▶ [What the task requires]
Please update the records from "Sample Question Bank" down to "Exterior Pro", replacing "Sample" with "Example" and leaving everything else unchanged. Give back only those lines.

§

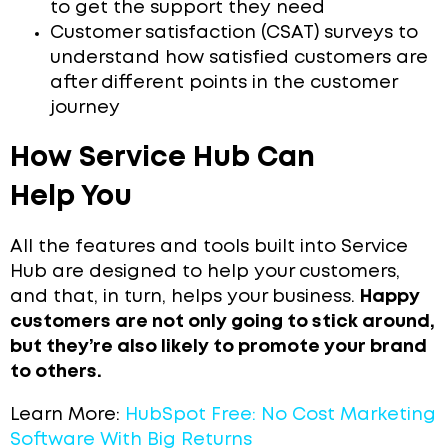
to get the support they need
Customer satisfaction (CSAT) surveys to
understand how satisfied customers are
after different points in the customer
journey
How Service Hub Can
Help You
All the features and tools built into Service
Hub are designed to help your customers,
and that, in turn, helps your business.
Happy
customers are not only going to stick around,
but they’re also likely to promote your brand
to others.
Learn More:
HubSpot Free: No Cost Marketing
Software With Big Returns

§

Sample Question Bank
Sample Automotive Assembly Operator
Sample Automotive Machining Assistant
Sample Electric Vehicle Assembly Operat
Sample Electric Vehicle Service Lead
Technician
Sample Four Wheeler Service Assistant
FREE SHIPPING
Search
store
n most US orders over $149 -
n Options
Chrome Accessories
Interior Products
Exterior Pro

§

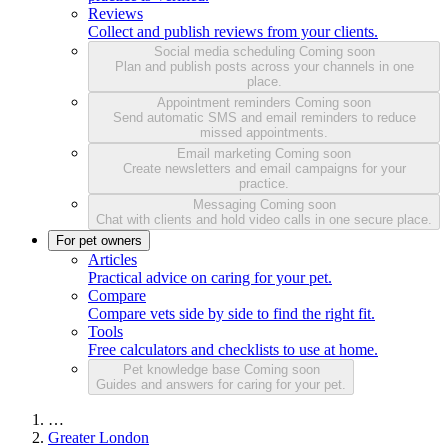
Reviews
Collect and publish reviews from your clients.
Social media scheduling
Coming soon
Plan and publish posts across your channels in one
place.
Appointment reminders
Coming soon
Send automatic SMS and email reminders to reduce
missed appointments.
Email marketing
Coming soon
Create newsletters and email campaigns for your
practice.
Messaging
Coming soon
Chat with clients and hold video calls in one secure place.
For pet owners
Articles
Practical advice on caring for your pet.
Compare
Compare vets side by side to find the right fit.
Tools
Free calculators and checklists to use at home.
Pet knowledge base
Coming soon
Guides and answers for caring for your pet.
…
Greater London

§

▶ [Exercise output]
Example Question Bank
Example Automotive Assembly Operator
Example Automotive Machining Assistant
Example Electric Vehicle Assembly Operat
Example Electric Vehicle Service Lead
Technician
Example Four Wheeler Service Assistant
FREE SHIPPING
Search
store
n most US orders over $149 -
n Options
Chrome Accessories
Interior Products
Exterior Pro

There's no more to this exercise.